→ **Directions for this task**
The answer should match the entries below word for word, minus their pictures.

→ **Records to process**
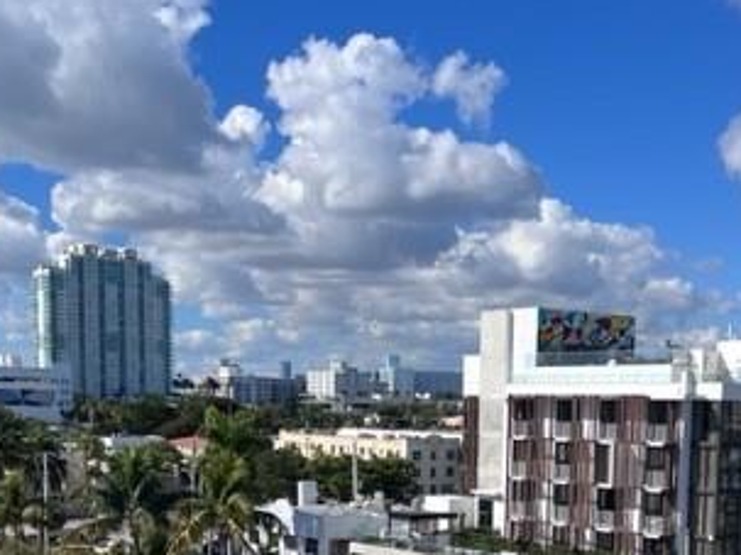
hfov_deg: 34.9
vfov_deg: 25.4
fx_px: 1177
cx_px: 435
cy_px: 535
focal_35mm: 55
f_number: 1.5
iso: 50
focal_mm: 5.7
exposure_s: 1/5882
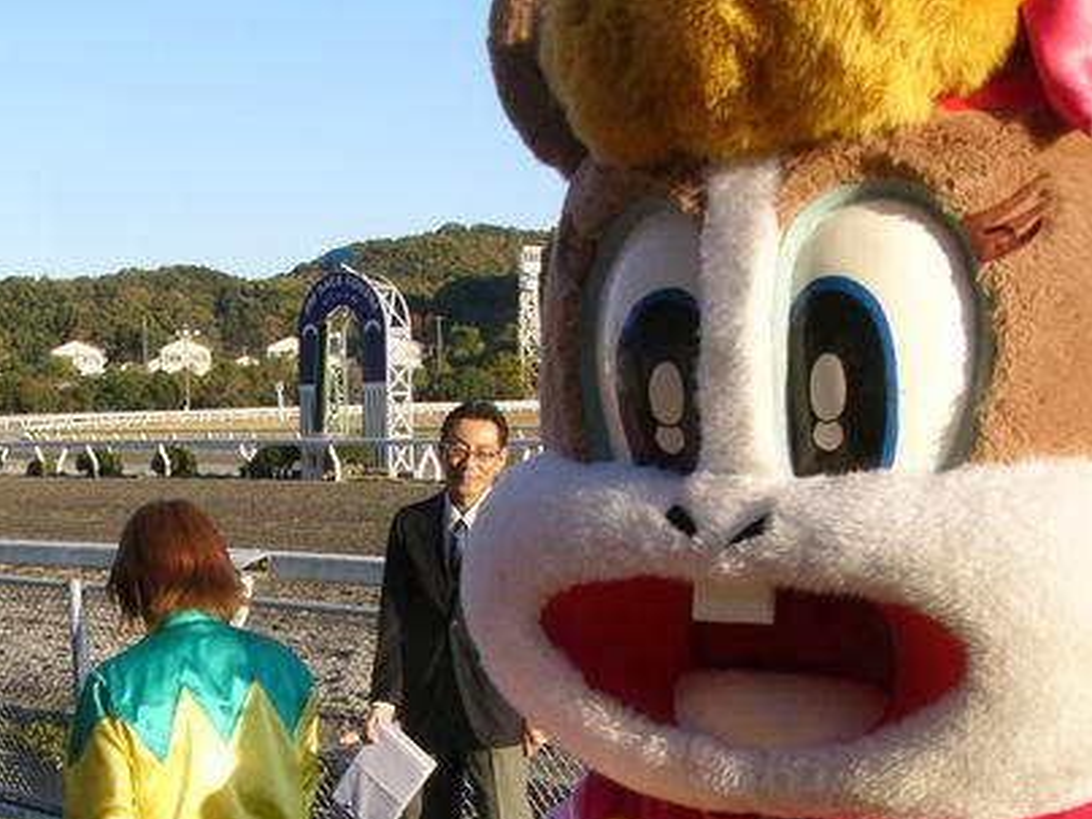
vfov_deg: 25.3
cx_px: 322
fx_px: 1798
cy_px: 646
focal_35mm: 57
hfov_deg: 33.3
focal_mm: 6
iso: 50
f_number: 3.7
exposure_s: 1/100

→ **Output for this task**
hfov_deg: 34.9
vfov_deg: 25.4
fx_px: 1177
cx_px: 435
cy_px: 535
focal_35mm: 55
f_number: 1.5
iso: 50
focal_mm: 5.7
exposure_s: 1/5882
vfov_deg: 25.3
cx_px: 322
fx_px: 1798
cy_px: 646
focal_35mm: 57
hfov_deg: 33.3
focal_mm: 6
iso: 50
f_number: 3.7
exposure_s: 1/100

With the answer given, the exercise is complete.